When you reach the line containing "Guildford Borough Councillor’s" in the data below, begin returning lines exactly as written, and stop once the line containing "22/59 The Gunpowder Mills" has been returned.

Page-level text extractions:
+===+
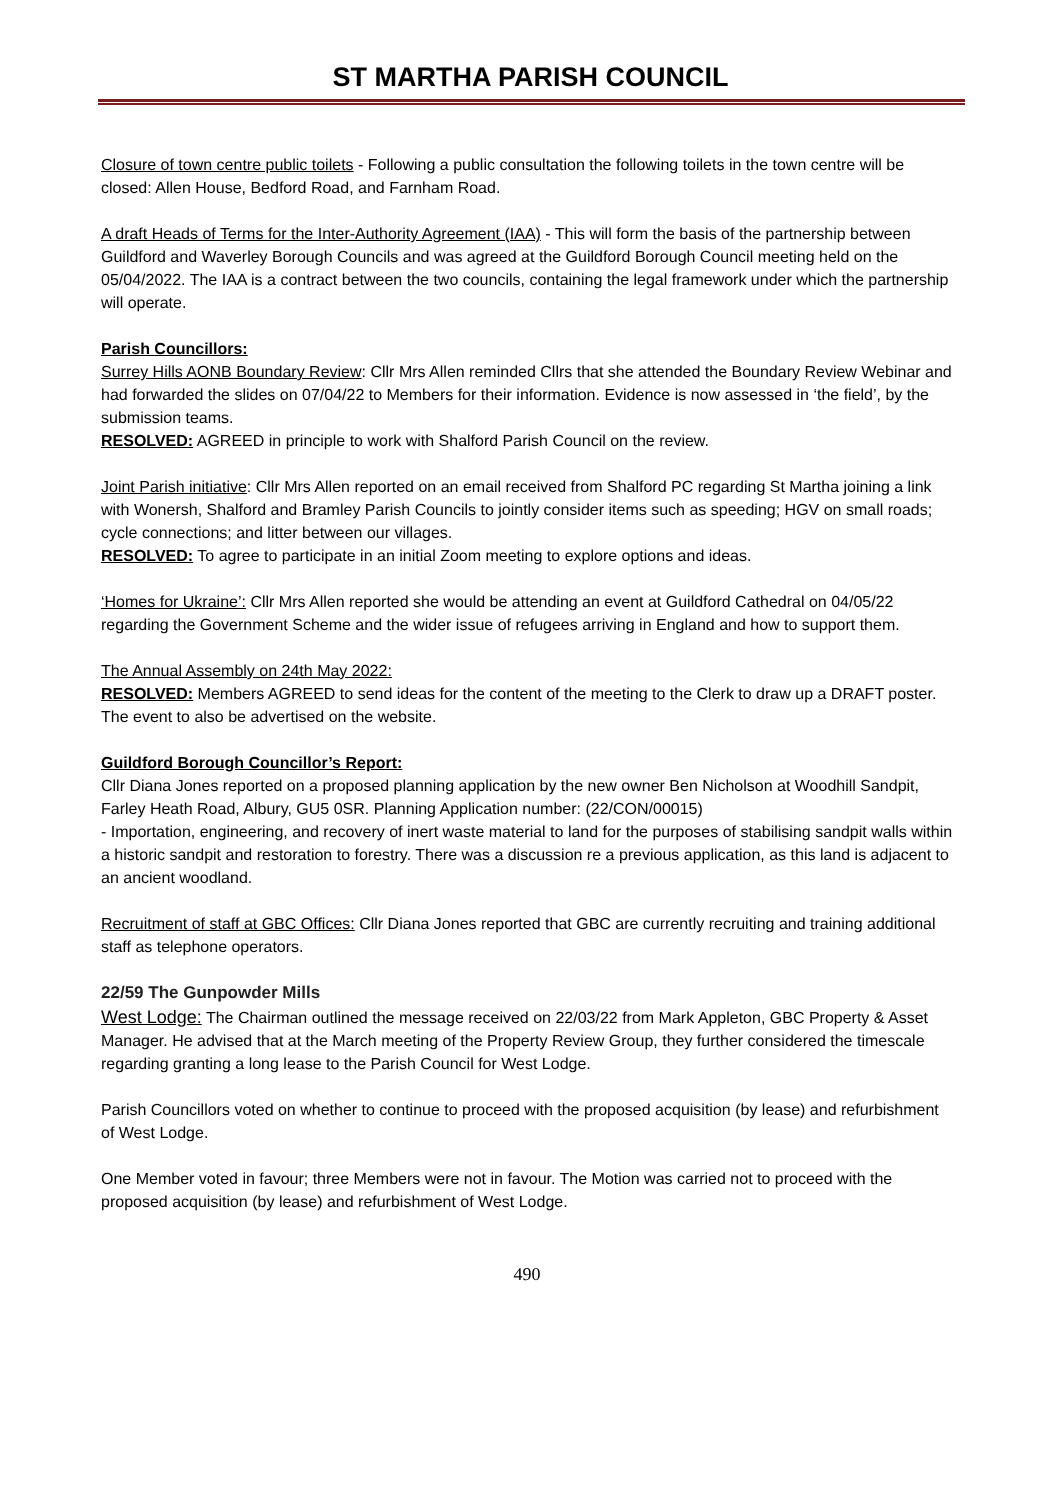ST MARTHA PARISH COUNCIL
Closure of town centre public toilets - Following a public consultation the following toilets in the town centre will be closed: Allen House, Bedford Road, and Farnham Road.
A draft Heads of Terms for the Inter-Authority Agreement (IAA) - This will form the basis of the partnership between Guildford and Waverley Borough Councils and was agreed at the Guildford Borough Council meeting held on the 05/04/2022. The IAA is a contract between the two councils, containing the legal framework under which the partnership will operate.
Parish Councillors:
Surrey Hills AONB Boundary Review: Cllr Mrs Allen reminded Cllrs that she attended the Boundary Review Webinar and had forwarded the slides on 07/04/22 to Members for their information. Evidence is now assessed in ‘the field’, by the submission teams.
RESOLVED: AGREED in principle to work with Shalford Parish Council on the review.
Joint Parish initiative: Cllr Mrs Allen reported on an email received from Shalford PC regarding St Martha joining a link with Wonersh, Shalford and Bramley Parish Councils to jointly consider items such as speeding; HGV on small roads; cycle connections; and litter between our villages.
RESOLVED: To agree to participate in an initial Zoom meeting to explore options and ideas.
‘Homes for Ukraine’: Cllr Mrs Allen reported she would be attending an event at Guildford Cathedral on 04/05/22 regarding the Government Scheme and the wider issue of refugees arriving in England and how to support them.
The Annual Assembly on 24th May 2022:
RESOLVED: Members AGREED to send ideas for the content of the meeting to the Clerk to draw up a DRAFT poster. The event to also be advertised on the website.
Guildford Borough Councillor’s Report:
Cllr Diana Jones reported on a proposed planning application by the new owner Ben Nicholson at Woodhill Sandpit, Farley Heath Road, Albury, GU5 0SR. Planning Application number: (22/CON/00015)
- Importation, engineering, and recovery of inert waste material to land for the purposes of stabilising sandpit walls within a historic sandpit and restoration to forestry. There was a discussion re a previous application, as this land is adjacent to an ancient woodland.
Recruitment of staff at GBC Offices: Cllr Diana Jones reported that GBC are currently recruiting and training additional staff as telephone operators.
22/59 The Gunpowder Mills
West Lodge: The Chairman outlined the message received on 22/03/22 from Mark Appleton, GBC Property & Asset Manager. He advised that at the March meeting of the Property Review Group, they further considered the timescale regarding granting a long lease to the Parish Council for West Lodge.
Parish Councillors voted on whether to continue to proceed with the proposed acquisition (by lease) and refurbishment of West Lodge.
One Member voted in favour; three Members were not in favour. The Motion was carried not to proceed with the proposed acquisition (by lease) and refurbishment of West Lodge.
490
+===+
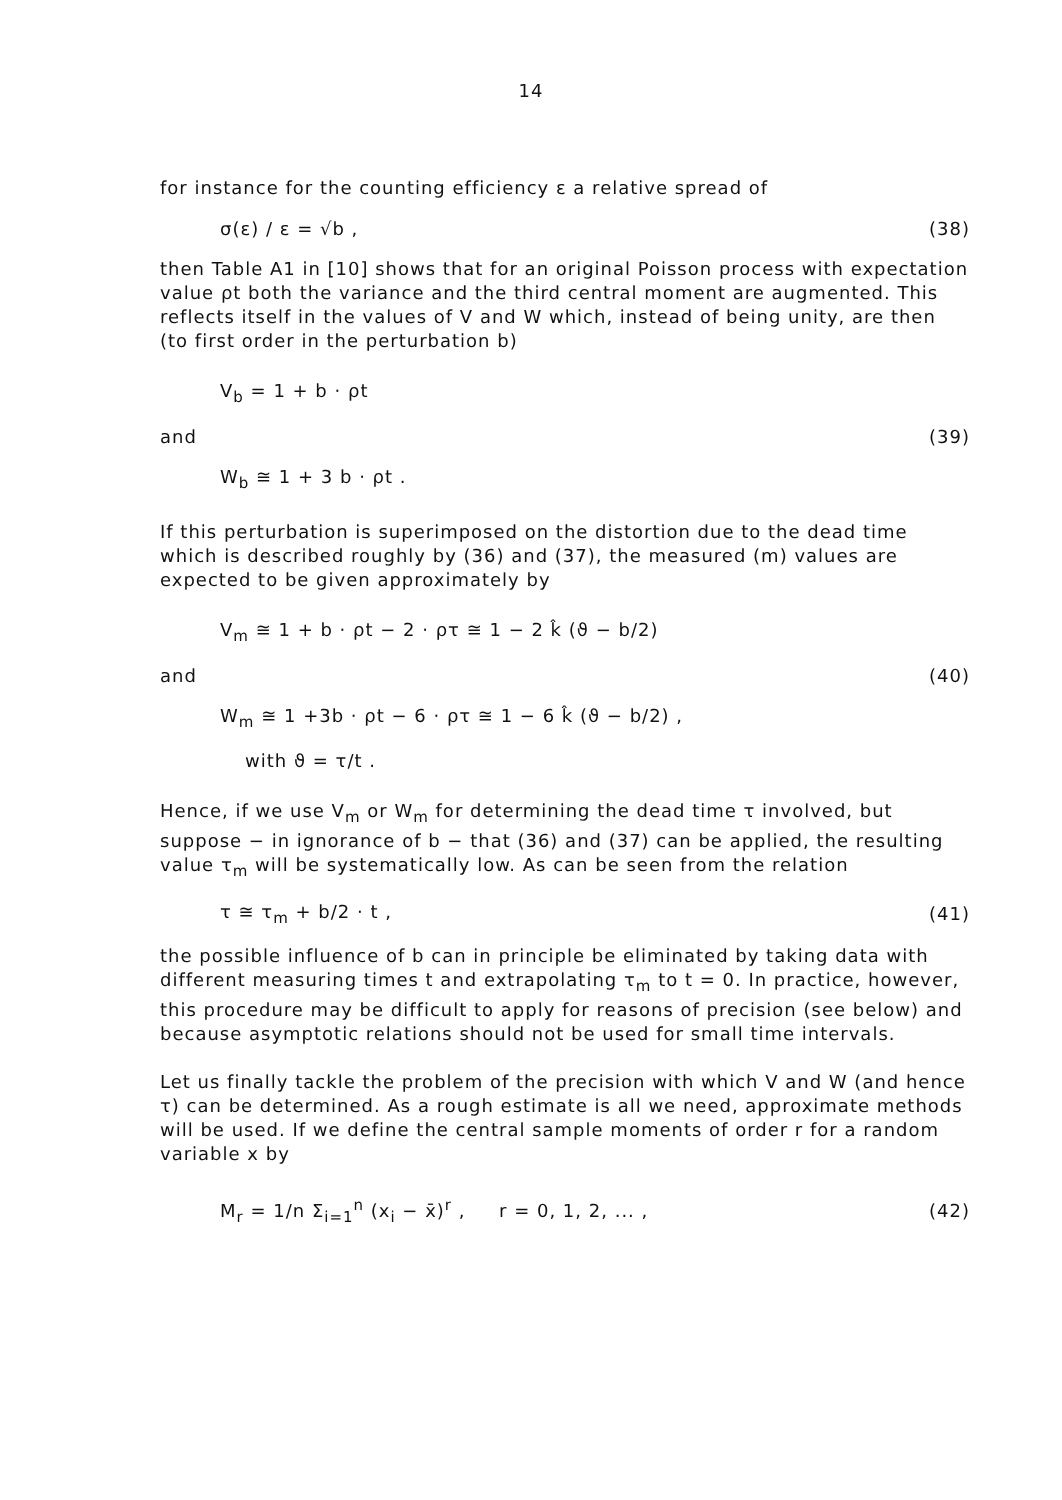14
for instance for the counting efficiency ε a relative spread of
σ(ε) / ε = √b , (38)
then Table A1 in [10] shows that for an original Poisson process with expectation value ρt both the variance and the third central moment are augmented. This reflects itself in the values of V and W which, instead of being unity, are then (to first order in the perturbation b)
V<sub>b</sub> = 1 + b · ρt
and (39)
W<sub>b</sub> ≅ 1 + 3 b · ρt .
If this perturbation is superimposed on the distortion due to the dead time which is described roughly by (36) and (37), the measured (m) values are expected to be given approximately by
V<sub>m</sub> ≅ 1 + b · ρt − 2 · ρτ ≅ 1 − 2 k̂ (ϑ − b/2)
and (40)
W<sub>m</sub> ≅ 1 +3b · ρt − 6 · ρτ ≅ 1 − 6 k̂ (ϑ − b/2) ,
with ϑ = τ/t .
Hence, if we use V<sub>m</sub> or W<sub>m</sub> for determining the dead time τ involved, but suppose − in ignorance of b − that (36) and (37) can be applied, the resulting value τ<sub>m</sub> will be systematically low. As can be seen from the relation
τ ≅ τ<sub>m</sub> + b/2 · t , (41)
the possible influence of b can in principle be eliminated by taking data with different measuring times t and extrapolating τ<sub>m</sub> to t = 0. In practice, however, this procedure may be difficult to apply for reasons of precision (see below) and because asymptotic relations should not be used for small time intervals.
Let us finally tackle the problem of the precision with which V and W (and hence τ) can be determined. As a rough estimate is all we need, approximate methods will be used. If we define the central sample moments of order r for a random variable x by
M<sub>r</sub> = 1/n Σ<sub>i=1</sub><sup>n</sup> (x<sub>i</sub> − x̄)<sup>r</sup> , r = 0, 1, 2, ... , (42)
+===+
Solution below:
Guildford Borough Councillor’s Report:
Cllr Diana Jones reported on a proposed planning application by the new owner Ben Nicholson at Woodhill Sandpit, Farley Heath Road, Albury, GU5 0SR. Planning Application number: (22/CON/00015)
- Importation, engineering, and recovery of inert waste material to land for the purposes of stabilising sandpit walls within a historic sandpit and restoration to forestry. There was a discussion re a previous application, as this land is adjacent to an ancient woodland.
Recruitment of staff at GBC Offices: Cllr Diana Jones reported that GBC are currently recruiting and training additional staff as telephone operators.
22/59 The Gunpowder Mills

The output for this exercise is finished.